EXERCISE GOAL
Give back the full material exactly. Omit no line.
** Opening DATA SHOWN block **
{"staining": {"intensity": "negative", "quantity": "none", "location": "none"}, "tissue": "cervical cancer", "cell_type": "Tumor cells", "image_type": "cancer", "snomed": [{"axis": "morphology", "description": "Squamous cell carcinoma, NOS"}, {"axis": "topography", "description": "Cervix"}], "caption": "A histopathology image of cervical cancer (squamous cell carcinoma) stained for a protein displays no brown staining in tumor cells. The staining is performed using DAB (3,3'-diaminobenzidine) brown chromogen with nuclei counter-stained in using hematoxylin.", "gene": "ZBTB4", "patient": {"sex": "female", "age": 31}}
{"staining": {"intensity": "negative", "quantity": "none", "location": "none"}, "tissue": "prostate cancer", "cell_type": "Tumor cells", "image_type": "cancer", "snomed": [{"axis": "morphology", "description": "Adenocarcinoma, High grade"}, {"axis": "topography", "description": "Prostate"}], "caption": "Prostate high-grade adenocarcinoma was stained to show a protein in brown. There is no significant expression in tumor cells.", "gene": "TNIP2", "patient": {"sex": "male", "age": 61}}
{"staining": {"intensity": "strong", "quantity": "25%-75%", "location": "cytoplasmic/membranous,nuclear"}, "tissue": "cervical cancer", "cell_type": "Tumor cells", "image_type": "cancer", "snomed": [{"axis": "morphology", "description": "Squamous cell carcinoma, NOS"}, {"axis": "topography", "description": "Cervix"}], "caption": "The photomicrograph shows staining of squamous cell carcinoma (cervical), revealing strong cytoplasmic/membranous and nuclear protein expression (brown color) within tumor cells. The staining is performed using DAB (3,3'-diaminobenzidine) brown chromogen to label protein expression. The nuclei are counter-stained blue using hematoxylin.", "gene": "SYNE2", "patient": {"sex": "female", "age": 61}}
** Closing DATA SHOWN block **
OUTPUT
{"staining": {"intensity": "negative", "quantity": "none", "location": "none"}, "tissue": "cervical cancer", "cell_type": "Tumor cells", "image_type": "cancer", "snomed": [{"axis": "morphology", "description": "Squamous cell carcinoma, NOS"}, {"axis": "topography", "description": "Cervix"}], "caption": "A histopathology image of cervical cancer (squamous cell carcinoma) stained for a protein displays no brown staining in tumor cells. The staining is performed using DAB (3,3'-diaminobenzidine) brown chromogen with nuclei counter-stained in using hematoxylin.", "gene": "ZBTB4", "patient": {"sex": "female", "age": 31}}
{"staining": {"intensity": "negative", "quantity": "none", "location": "none"}, "tissue": "prostate cancer", "cell_type": "Tumor cells", "image_type": "cancer", "snomed": [{"axis": "morphology", "description": "Adenocarcinoma, High grade"}, {"axis": "topography", "description": "Prostate"}], "caption": "Prostate high-grade adenocarcinoma was stained to show a protein in brown. There is no significant expression in tumor cells.", "gene": "TNIP2", "patient": {"sex": "male", "age": 61}}
{"staining": {"intensity": "strong", "quantity": "25%-75%", "location": "cytoplasmic/membranous,nuclear"}, "tissue": "cervical cancer", "cell_type": "Tumor cells", "image_type": "cancer", "snomed": [{"axis": "morphology", "description": "Squamous cell carcinoma, NOS"}, {"axis": "topography", "description": "Cervix"}], "caption": "The photomicrograph shows staining of squamous cell carcinoma (cervical), revealing strong cytoplasmic/membranous and nuclear protein expression (brown color) within tumor cells. The staining is performed using DAB (3,3'-diaminobenzidine) brown chromogen to label protein expression. The nuclei are counter-stained blue using hematoxylin.", "gene": "SYNE2", "patient": {"sex": "female", "age": 61}}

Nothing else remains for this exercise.